** Task directions **
Every line of the data is to be retyped exactly.

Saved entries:
========================

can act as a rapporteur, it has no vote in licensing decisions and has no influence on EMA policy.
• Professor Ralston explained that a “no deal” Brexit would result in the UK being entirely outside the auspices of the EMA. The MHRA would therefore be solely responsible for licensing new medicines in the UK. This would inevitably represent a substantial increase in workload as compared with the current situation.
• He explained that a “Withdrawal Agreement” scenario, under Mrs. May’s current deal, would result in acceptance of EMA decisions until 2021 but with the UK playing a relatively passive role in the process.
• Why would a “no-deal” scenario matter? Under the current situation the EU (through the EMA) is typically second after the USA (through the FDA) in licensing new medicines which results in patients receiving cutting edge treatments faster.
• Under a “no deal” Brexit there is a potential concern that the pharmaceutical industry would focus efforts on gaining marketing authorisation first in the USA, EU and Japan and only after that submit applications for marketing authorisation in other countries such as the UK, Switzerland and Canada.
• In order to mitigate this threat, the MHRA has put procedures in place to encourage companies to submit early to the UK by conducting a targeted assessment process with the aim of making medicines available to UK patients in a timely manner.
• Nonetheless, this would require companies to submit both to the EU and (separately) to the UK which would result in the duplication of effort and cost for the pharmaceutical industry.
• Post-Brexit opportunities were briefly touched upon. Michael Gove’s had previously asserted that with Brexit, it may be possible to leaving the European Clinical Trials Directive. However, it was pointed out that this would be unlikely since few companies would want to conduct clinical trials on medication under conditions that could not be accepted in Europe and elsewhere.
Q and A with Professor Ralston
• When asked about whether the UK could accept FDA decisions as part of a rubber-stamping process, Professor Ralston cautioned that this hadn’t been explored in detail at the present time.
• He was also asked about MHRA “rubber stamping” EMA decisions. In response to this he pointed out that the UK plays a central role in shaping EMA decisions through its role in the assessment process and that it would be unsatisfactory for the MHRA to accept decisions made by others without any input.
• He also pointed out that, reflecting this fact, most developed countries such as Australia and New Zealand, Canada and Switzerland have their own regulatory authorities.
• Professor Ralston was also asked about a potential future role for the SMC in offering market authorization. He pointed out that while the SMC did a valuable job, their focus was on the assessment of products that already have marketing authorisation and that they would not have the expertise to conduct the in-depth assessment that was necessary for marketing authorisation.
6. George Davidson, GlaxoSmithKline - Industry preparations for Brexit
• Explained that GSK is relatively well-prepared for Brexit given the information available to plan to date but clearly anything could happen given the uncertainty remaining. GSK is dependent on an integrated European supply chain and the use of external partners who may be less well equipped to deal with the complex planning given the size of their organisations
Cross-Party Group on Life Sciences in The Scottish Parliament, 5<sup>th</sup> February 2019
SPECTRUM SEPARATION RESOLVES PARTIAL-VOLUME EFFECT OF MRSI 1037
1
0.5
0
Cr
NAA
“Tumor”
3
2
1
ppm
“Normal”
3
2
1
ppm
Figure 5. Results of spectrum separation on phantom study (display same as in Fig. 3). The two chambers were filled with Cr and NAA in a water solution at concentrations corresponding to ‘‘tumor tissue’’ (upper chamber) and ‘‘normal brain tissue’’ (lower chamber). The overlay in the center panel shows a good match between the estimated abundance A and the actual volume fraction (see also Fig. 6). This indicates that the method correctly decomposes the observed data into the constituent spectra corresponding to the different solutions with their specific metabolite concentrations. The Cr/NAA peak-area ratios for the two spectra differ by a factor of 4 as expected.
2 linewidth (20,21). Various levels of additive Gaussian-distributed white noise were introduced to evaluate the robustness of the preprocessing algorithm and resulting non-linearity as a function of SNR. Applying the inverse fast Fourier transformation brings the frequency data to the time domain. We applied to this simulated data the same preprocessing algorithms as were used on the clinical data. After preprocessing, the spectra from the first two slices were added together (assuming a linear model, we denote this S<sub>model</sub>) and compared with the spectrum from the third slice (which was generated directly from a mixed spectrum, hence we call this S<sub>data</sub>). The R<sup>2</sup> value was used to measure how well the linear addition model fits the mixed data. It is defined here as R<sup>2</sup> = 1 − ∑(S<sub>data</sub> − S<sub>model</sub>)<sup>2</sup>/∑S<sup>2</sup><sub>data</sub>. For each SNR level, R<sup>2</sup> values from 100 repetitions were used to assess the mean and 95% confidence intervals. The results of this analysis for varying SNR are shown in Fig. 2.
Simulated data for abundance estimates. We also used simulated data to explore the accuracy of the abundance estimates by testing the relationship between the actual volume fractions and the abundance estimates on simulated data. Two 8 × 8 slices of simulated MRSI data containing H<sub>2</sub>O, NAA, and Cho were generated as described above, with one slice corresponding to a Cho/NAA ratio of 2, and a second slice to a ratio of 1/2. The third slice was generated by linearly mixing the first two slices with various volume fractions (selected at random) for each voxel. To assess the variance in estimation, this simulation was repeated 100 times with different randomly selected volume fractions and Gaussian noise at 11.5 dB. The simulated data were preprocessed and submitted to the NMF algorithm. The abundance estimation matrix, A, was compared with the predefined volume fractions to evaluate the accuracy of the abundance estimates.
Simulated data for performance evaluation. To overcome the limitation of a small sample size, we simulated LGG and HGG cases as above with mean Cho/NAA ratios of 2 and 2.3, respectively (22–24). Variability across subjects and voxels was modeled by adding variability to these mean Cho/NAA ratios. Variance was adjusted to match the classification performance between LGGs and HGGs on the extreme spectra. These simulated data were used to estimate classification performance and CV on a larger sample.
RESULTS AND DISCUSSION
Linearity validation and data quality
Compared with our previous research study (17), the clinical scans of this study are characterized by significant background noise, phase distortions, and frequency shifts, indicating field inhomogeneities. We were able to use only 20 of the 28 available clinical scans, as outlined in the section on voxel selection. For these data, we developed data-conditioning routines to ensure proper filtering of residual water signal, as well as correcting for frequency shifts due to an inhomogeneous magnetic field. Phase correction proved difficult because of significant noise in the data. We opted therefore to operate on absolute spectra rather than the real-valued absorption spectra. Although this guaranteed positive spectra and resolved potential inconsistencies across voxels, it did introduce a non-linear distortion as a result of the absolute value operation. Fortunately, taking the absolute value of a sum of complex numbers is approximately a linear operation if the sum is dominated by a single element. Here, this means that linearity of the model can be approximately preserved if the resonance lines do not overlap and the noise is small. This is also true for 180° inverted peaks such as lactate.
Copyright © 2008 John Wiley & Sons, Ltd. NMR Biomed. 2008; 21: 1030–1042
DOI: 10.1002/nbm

========================

** The answer **
can act as a rapporteur, it has no vote in licensing decisions and has no influence on EMA policy.
• Professor Ralston explained that a “no deal” Brexit would result in the UK being entirely outside the auspices of the EMA. The MHRA would therefore be solely responsible for licensing new medicines in the UK. This would inevitably represent a substantial increase in workload as compared with the current situation.
• He explained that a “Withdrawal Agreement” scenario, under Mrs. May’s current deal, would result in acceptance of EMA decisions until 2021 but with the UK playing a relatively passive role in the process.
• Why would a “no-deal” scenario matter? Under the current situation the EU (through the EMA) is typically second after the USA (through the FDA) in licensing new medicines which results in patients receiving cutting edge treatments faster.
• Under a “no deal” Brexit there is a potential concern that the pharmaceutical industry would focus efforts on gaining marketing authorisation first in the USA, EU and Japan and only after that submit applications for marketing authorisation in other countries such as the UK, Switzerland and Canada.
• In order to mitigate this threat, the MHRA has put procedures in place to encourage companies to submit early to the UK by conducting a targeted assessment process with the aim of making medicines available to UK patients in a timely manner.
• Nonetheless, this would require companies to submit both to the EU and (separately) to the UK which would result in the duplication of effort and cost for the pharmaceutical industry.
• Post-Brexit opportunities were briefly touched upon. Michael Gove’s had previously asserted that with Brexit, it may be possible to leaving the European Clinical Trials Directive. However, it was pointed out that this would be unlikely since few companies would want to conduct clinical trials on medication under conditions that could not be accepted in Europe and elsewhere.
Q and A with Professor Ralston
• When asked about whether the UK could accept FDA decisions as part of a rubber-stamping process, Professor Ralston cautioned that this hadn’t been explored in detail at the present time.
• He was also asked about MHRA “rubber stamping” EMA decisions. In response to this he pointed out that the UK plays a central role in shaping EMA decisions through its role in the assessment process and that it would be unsatisfactory for the MHRA to accept decisions made by others without any input.
• He also pointed out that, reflecting this fact, most developed countries such as Australia and New Zealand, Canada and Switzerland have their own regulatory authorities.
• Professor Ralston was also asked about a potential future role for the SMC in offering market authorization. He pointed out that while the SMC did a valuable job, their focus was on the assessment of products that already have marketing authorisation and that they would not have the expertise to conduct the in-depth assessment that was necessary for marketing authorisation.
6. George Davidson, GlaxoSmithKline - Industry preparations for Brexit
• Explained that GSK is relatively well-prepared for Brexit given the information available to plan to date but clearly anything could happen given the uncertainty remaining. GSK is dependent on an integrated European supply chain and the use of external partners who may be less well equipped to deal with the complex planning given the size of their organisations
Cross-Party Group on Life Sciences in The Scottish Parliament, 5<sup>th</sup> February 2019
SPECTRUM SEPARATION RESOLVES PARTIAL-VOLUME EFFECT OF MRSI 1037
1
0.5
0
Cr
NAA
“Tumor”
3
2
1
ppm
“Normal”
3
2
1
ppm
Figure 5. Results of spectrum separation on phantom study (display same as in Fig. 3). The two chambers were filled with Cr and NAA in a water solution at concentrations corresponding to ‘‘tumor tissue’’ (upper chamber) and ‘‘normal brain tissue’’ (lower chamber). The overlay in the center panel shows a good match between the estimated abundance A and the actual volume fraction (see also Fig. 6). This indicates that the method correctly decomposes the observed data into the constituent spectra corresponding to the different solutions with their specific metabolite concentrations. The Cr/NAA peak-area ratios for the two spectra differ by a factor of 4 as expected.
2 linewidth (20,21). Various levels of additive Gaussian-distributed white noise were introduced to evaluate the robustness of the preprocessing algorithm and resulting non-linearity as a function of SNR. Applying the inverse fast Fourier transformation brings the frequency data to the time domain. We applied to this simulated data the same preprocessing algorithms as were used on the clinical data. After preprocessing, the spectra from the first two slices were added together (assuming a linear model, we denote this S<sub>model</sub>) and compared with the spectrum from the third slice (which was generated directly from a mixed spectrum, hence we call this S<sub>data</sub>). The R<sup>2</sup> value was used to measure how well the linear addition model fits the mixed data. It is defined here as R<sup>2</sup> = 1 − ∑(S<sub>data</sub> − S<sub>model</sub>)<sup>2</sup>/∑S<sup>2</sup><sub>data</sub>. For each SNR level, R<sup>2</sup> values from 100 repetitions were used to assess the mean and 95% confidence intervals. The results of this analysis for varying SNR are shown in Fig. 2.
Simulated data for abundance estimates. We also used simulated data to explore the accuracy of the abundance estimates by testing the relationship between the actual volume fractions and the abundance estimates on simulated data. Two 8 × 8 slices of simulated MRSI data containing H<sub>2</sub>O, NAA, and Cho were generated as described above, with one slice corresponding to a Cho/NAA ratio of 2, and a second slice to a ratio of 1/2. The third slice was generated by linearly mixing the first two slices with various volume fractions (selected at random) for each voxel. To assess the variance in estimation, this simulation was repeated 100 times with different randomly selected volume fractions and Gaussian noise at 11.5 dB. The simulated data were preprocessed and submitted to the NMF algorithm. The abundance estimation matrix, A, was compared with the predefined volume fractions to evaluate the accuracy of the abundance estimates.
Simulated data for performance evaluation. To overcome the limitation of a small sample size, we simulated LGG and HGG cases as above with mean Cho/NAA ratios of 2 and 2.3, respectively (22–24). Variability across subjects and voxels was modeled by adding variability to these mean Cho/NAA ratios. Variance was adjusted to match the classification performance between LGGs and HGGs on the extreme spectra. These simulated data were used to estimate classification performance and CV on a larger sample.
RESULTS AND DISCUSSION
Linearity validation and data quality
Compared with our previous research study (17), the clinical scans of this study are characterized by significant background noise, phase distortions, and frequency shifts, indicating field inhomogeneities. We were able to use only 20 of the 28 available clinical scans, as outlined in the section on voxel selection. For these data, we developed data-conditioning routines to ensure proper filtering of residual water signal, as well as correcting for frequency shifts due to an inhomogeneous magnetic field. Phase correction proved difficult because of significant noise in the data. We opted therefore to operate on absolute spectra rather than the real-valued absorption spectra. Although this guaranteed positive spectra and resolved potential inconsistencies across voxels, it did introduce a non-linear distortion as a result of the absolute value operation. Fortunately, taking the absolute value of a sum of complex numbers is approximately a linear operation if the sum is dominated by a single element. Here, this means that linearity of the model can be approximately preserved if the resonance lines do not overlap and the noise is small. This is also true for 180° inverted peaks such as lactate.
Copyright © 2008 John Wiley & Sons, Ltd. NMR Biomed. 2008; 21: 1030–1042
DOI: 10.1002/nbm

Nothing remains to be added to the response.